About this task:
Pick out every line in the rows below that contains the word "استطلاع", and copy each of those lines in full.

Data listing:
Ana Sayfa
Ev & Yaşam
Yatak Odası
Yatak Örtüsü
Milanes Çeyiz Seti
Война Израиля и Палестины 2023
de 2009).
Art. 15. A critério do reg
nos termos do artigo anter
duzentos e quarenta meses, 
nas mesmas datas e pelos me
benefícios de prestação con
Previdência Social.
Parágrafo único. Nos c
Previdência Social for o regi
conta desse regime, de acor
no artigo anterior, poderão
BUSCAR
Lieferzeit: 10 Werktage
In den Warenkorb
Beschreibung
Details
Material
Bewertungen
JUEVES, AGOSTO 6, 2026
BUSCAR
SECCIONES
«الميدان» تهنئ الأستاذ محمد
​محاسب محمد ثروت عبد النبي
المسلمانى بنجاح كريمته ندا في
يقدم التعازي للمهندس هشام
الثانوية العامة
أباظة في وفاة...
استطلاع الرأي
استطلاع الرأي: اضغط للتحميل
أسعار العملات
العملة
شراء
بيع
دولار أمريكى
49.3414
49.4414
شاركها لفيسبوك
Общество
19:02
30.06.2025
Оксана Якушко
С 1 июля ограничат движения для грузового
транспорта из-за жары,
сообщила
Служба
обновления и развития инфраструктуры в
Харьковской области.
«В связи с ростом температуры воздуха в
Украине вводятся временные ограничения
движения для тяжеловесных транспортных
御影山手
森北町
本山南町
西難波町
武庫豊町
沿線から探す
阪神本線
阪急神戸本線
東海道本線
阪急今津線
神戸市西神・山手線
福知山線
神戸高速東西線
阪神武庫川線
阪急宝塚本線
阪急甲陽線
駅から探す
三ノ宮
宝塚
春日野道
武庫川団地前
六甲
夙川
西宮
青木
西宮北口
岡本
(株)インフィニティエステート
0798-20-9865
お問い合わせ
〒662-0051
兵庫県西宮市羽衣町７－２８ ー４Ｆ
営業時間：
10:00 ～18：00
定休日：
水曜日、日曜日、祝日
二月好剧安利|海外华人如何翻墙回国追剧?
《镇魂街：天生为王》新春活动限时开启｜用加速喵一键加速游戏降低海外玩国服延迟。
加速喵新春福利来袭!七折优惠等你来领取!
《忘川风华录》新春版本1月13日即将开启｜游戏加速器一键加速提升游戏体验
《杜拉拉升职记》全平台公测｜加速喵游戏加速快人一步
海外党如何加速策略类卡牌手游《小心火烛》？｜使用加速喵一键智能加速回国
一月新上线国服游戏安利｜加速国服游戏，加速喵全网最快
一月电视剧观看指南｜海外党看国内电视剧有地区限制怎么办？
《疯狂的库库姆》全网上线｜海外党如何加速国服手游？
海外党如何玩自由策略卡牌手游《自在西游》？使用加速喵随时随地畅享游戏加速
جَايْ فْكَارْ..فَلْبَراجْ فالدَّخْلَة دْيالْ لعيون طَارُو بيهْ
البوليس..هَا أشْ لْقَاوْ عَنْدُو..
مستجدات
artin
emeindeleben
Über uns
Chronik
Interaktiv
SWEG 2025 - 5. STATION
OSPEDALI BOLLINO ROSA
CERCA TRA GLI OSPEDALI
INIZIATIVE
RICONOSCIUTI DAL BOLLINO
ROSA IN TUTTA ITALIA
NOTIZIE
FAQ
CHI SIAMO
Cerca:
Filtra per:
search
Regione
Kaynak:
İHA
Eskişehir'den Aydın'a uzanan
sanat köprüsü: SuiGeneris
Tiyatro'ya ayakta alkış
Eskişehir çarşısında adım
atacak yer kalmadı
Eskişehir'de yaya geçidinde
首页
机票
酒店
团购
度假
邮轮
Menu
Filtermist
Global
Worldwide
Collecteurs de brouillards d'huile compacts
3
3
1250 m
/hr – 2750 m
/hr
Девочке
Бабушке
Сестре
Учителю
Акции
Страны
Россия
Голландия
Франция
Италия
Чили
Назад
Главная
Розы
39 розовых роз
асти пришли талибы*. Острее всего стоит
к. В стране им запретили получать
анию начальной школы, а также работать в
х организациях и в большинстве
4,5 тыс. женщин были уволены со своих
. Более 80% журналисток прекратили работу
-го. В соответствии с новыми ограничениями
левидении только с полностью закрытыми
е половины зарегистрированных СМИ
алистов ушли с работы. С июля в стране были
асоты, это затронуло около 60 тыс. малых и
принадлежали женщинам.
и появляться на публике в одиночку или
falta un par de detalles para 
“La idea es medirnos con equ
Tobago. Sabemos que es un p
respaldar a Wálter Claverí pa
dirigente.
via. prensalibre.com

Exercise answer:
استطلاع الرأي
استطلاع الرأي: اضغط للتحميل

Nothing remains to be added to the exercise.